British Airways posts 4Q loss

LONDON - British Airways PLC on Friday admitted anticompetitive behavior while posting a net loss for its latest quarter. The airline said it has earmarked 350 million pounds ($690 million) to cover fines that are likely to stem from an investigation into whether senior staff had discussed fuel surcharges on tickets with rivals, after acknowledging "breaches" of policy.

BA reported a net loss of 124 million pounds ($244.5 million) in the fourth quarter, compared to a net profit of 80 million pounds ($157.8 million) a year ago, after threatened cabin crew strikes in January and a new British tax on flights bit into the carrier's bottom line.

Revenue dropped 6 percent to 1.9 billion pounds ($3.8 billion) after thousands of passengers canceled their reservations before the strike was dropped, costing the carrier 80 million pounds ($157.8 million).

BA's stock was down 3.3 percent in midmorning trade on the London Stock Exchange.

BA noted that it had experienced "unprecedented disruption" over the whole year, including several labor disputes and a weaker U.S. dollar. A terrorist alert at Heathrow last summer grounded hundreds of flights and led to higher security costs.

Full-year profit was down 35 percent at 304 million pounds ($599.5 million), despite a 3.4 percent uptick in revenue to 8.5 billion pounds ($16.7 billion).

The carrier also has further threats looming in the form of fierce competition on its key trans-Atlantic route following the "open skies" agreement to liberalize the allotment of airport slots among international carriers.

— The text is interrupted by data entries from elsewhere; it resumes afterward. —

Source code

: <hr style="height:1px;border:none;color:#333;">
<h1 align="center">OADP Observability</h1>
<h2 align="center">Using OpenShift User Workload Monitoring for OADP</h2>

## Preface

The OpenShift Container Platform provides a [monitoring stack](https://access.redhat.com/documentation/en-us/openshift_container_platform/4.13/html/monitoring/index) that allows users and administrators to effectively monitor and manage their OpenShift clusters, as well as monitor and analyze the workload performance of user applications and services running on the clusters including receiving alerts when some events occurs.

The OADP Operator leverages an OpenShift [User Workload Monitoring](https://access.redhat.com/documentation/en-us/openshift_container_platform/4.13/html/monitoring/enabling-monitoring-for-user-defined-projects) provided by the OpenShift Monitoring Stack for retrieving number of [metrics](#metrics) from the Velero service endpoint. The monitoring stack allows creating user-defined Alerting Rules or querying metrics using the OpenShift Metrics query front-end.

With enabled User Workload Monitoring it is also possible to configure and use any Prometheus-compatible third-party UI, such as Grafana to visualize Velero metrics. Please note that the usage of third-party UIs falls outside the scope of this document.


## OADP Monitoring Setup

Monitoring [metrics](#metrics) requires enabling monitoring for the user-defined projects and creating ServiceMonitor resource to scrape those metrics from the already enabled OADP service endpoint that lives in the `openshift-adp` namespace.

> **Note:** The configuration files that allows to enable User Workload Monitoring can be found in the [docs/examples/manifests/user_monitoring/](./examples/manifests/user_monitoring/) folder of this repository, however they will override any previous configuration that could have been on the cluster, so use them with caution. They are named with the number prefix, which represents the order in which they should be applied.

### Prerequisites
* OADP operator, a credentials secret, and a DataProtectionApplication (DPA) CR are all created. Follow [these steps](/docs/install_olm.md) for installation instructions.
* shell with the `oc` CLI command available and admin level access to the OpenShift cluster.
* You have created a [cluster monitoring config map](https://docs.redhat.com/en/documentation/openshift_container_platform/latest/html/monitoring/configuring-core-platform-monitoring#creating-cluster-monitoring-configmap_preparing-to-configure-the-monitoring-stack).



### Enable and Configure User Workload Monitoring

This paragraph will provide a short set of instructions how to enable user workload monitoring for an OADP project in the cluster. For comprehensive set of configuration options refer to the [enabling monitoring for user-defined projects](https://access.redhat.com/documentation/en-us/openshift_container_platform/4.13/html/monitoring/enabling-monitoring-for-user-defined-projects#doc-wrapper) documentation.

"BA seems determined to do things the hard way and today's figures summarize a difficult year," said Richard Hunter, head of UK equities at Hargreaves Lansdown Stockbrokers.

However, Hunter added that the shares had been supported by BA's focus on increasing margins, particularly via its "premium cabin" strategy and the potential offered by the new Terminal 5 at Heathrow Airport, which is due to open in March 2008.

The airline is being investigated by British and U.S. authorities over the allegations of price fixing. If found guilty of breaching antitrust rules, it could be fined either up to 10 percent of sales on its lucrative trans-Atlantic routes or 10 percent of its total group sales.

Two senior executives quit in October after being linked to the investigation. Chief Financial Officer Keith Williams said the investigations were "unlikely to be resolved for some time."

BA also announced that it had placed an order for eight Airbus A320 aircraft, for delivery in 2008-2010, as its renews its short-haul fleet.